[Pose estimation data]

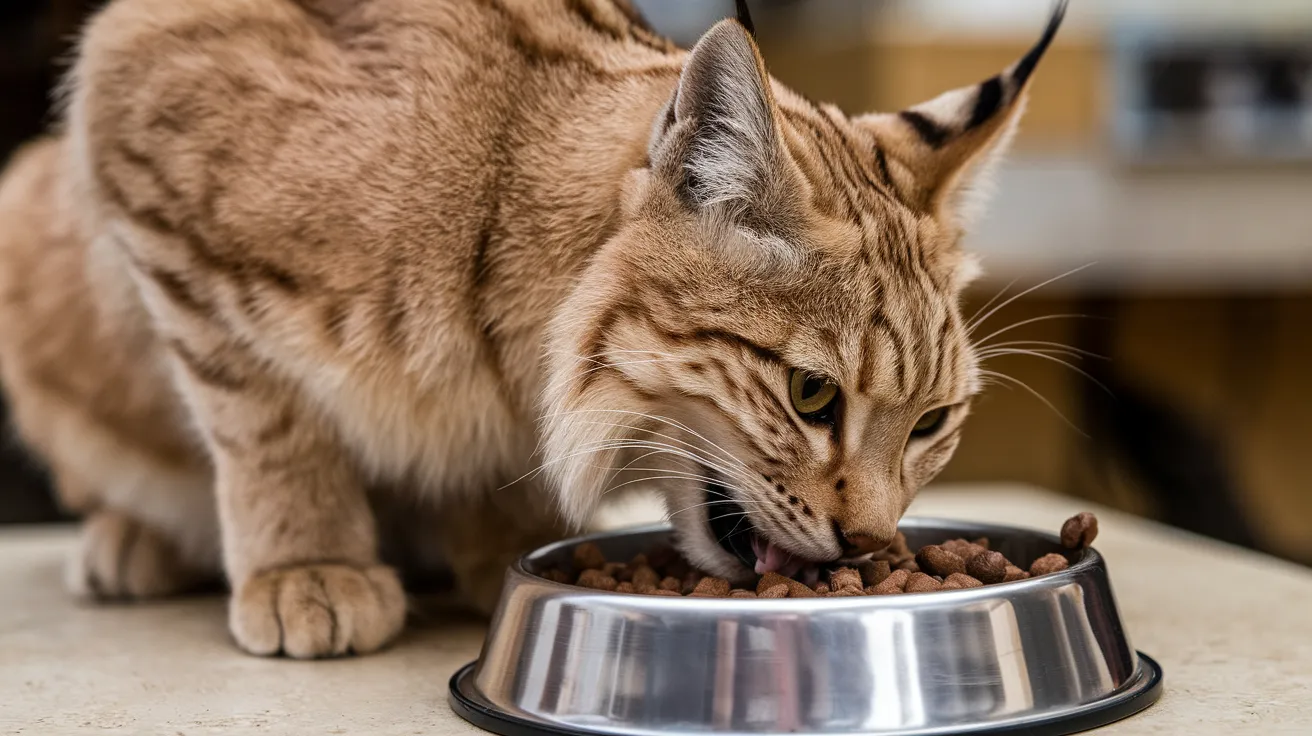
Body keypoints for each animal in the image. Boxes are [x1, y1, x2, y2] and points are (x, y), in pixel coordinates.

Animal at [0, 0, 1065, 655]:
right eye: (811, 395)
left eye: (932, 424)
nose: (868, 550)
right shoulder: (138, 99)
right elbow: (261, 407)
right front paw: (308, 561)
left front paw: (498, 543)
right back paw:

[Description of the task]
If an entry contains a picture, leave it out and repeat the rest exactly.

[Task result]
Body keypoints for each animal in the image. Boxes are [x1, y1, x2, y2] and points are (x, y), in pixel coordinates.

Animal at [0, 0, 1065, 655]:
right eye: (811, 395)
left eye: (932, 424)
nose: (868, 550)
right shoulder: (138, 99)
right elbow: (261, 407)
right front paw: (308, 561)
left front paw: (498, 543)
right back paw:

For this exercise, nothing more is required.